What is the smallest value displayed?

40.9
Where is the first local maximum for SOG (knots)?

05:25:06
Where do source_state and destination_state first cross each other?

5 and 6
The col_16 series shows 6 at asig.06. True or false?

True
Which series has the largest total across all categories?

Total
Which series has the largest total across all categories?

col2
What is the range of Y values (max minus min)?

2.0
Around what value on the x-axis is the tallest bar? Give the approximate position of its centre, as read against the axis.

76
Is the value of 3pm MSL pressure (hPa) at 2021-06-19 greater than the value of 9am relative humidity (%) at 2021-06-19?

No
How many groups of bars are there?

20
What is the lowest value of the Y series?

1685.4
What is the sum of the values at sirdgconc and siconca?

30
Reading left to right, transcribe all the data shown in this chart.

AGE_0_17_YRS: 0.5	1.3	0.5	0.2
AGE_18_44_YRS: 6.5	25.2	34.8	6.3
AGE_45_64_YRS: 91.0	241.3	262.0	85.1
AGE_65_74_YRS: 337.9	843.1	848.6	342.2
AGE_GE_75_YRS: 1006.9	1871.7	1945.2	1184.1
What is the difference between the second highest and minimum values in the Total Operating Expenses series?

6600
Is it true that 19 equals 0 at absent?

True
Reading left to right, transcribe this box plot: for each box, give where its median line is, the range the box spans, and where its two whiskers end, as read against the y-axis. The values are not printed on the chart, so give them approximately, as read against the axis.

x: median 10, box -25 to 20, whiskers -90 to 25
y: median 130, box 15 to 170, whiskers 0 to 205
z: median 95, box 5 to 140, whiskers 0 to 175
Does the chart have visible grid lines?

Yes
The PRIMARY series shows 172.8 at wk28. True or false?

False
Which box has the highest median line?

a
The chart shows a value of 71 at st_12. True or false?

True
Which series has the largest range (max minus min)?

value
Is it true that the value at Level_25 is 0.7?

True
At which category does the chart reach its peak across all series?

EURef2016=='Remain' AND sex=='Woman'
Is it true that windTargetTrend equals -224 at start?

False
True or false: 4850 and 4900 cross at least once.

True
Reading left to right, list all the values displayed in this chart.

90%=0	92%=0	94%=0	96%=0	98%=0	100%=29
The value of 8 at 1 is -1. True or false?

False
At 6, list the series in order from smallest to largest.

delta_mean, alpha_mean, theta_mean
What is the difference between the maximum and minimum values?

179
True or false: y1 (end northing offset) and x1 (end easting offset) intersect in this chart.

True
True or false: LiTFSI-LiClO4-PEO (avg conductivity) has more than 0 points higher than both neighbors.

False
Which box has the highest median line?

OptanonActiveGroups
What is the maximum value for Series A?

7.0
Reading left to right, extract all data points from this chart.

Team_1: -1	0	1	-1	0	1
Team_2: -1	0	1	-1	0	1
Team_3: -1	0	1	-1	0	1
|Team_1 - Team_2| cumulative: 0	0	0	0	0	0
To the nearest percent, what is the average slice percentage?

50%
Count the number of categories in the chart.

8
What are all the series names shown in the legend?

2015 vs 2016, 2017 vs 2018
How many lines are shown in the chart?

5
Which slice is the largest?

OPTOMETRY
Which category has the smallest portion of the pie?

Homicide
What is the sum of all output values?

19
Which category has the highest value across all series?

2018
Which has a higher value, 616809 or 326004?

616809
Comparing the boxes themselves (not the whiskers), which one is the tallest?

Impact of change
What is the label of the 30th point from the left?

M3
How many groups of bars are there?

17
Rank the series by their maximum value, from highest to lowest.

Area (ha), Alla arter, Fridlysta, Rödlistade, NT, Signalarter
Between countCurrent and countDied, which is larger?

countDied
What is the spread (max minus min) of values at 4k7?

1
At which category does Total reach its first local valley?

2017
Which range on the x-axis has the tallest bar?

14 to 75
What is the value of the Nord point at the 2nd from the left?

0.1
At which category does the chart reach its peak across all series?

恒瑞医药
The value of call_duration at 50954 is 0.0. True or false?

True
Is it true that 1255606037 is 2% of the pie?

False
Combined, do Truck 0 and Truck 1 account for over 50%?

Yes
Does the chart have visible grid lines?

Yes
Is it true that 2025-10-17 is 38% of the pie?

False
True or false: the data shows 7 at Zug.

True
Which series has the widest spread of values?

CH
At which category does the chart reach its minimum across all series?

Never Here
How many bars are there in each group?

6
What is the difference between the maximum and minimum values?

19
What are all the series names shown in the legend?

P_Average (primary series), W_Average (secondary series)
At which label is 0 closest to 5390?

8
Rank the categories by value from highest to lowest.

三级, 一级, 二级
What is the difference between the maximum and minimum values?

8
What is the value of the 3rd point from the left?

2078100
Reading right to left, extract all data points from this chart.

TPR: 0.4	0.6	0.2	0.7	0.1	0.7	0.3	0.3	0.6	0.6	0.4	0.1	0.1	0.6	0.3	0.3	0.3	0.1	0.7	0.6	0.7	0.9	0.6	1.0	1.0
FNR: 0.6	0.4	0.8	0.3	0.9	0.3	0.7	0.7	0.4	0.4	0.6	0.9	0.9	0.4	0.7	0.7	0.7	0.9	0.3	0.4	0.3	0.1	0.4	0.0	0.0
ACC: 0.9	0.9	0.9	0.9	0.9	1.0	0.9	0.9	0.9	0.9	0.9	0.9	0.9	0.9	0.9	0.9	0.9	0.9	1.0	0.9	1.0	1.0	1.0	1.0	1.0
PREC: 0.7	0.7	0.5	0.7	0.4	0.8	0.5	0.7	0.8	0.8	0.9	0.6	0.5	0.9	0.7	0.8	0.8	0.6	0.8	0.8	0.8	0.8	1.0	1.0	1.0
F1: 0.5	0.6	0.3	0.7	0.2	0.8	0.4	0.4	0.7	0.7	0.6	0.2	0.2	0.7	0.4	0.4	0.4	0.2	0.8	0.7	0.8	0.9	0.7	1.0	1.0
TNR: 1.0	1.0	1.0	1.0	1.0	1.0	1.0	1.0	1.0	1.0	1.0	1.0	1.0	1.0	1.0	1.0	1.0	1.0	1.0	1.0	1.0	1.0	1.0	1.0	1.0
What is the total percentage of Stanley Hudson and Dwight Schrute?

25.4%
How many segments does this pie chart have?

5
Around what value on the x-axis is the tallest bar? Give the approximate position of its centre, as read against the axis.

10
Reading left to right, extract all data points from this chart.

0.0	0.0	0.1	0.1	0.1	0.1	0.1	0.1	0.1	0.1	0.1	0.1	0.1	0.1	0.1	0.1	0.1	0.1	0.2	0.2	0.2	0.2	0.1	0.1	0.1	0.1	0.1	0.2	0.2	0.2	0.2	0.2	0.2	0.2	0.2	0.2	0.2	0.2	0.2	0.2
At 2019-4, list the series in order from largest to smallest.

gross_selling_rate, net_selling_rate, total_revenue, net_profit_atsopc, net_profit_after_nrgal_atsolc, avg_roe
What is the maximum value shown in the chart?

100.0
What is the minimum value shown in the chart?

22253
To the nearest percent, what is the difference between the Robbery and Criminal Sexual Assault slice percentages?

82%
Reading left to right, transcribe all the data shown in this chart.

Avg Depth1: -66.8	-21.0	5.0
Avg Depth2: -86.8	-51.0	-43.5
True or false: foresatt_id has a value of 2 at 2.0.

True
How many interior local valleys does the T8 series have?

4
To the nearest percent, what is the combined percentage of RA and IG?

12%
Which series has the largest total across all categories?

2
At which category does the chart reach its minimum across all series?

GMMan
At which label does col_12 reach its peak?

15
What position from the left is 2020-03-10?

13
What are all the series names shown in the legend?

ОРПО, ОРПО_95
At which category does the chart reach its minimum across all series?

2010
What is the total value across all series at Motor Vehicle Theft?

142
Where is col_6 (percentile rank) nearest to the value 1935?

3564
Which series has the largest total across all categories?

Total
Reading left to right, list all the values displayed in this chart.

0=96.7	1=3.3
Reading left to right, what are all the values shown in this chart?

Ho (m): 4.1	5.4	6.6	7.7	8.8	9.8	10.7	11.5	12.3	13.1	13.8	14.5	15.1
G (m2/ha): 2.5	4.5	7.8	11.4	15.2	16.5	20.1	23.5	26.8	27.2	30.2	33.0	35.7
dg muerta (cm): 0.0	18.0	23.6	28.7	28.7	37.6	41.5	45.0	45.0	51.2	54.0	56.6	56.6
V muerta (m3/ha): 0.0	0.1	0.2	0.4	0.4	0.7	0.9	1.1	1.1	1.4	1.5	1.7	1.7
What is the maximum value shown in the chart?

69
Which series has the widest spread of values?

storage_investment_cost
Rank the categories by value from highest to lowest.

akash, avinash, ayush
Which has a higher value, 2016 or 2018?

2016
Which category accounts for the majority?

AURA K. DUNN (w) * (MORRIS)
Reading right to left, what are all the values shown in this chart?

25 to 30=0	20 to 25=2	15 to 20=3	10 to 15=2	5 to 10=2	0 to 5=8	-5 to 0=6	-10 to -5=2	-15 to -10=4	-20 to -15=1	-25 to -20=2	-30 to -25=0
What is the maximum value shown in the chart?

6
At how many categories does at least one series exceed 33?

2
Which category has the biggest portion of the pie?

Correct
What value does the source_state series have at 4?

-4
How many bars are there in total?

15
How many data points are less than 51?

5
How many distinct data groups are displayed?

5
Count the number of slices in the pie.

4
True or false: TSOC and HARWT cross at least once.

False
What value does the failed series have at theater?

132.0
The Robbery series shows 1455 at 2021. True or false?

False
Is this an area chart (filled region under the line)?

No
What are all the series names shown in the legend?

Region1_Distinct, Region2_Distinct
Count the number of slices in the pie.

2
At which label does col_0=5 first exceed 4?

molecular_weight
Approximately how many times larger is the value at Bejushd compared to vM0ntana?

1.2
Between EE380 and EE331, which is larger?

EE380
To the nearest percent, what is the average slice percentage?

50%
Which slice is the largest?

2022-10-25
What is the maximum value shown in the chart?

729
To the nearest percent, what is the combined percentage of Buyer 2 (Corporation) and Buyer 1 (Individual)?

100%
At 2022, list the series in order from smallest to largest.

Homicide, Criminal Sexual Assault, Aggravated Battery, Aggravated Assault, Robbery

--- Description of the task ---
Copy every line word for word, starting at the beginning of the entries above and stopping after the line that contains "Is it true that 19 equals 0 at absent?".

--- Task answer ---
What is the smallest value displayed?

40.9
Where is the first local maximum for SOG (knots)?

05:25:06
Where do source_state and destination_state first cross each other?

5 and 6
The col_16 series shows 6 at asig.06. True or false?

True
Which series has the largest total across all categories?

Total
Which series has the largest total across all categories?

col2
What is the range of Y values (max minus min)?

2.0
Around what value on the x-axis is the tallest bar? Give the approximate position of its centre, as read against the axis.

76
Is the value of 3pm MSL pressure (hPa) at 2021-06-19 greater than the value of 9am relative humidity (%) at 2021-06-19?

No
How many groups of bars are there?

20
What is the lowest value of the Y series?

1685.4
What is the sum of the values at sirdgconc and siconca?

30
Reading left to right, transcribe all the data shown in this chart.

AGE_0_17_YRS: 0.5	1.3	0.5	0.2
AGE_18_44_YRS: 6.5	25.2	34.8	6.3
AGE_45_64_YRS: 91.0	241.3	262.0	85.1
AGE_65_74_YRS: 337.9	843.1	848.6	342.2
AGE_GE_75_YRS: 1006.9	1871.7	1945.2	1184.1
What is the difference between the second highest and minimum values in the Total Operating Expenses series?

6600
Is it true that 19 equals 0 at absent?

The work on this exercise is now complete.